Requirement - Please retype the entries below exactly, only from their first line through the line containing "DataOut[7:0] = 8'b10101010; Ó¡ªÈ©Á½", leaving every picture out.

Records for processing -
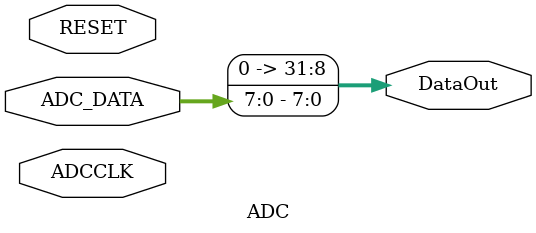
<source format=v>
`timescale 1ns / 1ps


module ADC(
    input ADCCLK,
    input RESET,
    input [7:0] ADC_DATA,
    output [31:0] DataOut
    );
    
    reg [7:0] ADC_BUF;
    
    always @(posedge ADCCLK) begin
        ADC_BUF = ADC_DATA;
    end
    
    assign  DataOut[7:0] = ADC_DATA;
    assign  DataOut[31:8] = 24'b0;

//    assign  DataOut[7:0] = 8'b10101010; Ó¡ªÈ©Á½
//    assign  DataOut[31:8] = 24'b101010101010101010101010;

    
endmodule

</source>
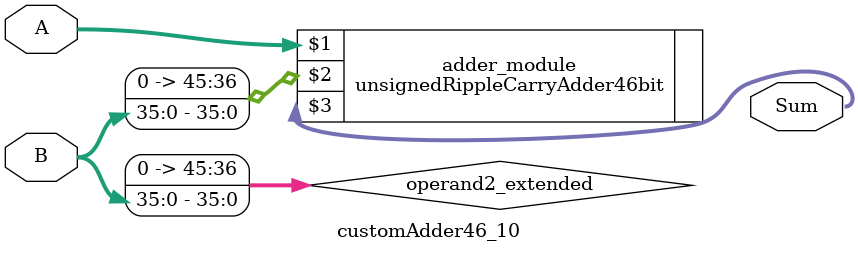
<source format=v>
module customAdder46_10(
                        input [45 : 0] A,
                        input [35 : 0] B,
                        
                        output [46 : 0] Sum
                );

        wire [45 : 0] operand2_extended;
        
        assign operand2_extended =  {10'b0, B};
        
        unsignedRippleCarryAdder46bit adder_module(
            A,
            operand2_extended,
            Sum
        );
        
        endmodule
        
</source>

Exercise solution -
<source format=v>
`timescale 1ns / 1ps


module ADC(
    input ADCCLK,
    input RESET,
    input [7:0] ADC_DATA,
    output [31:0] DataOut
    );
    
    reg [7:0] ADC_BUF;
    
    always @(posedge ADCCLK) begin
        ADC_BUF = ADC_DATA;
    end
    
    assign  DataOut[7:0] = ADC_DATA;
    assign  DataOut[31:8] = 24'b0;

//    assign  DataOut[7:0] = 8'b10101010; Ó¡ªÈ©Á½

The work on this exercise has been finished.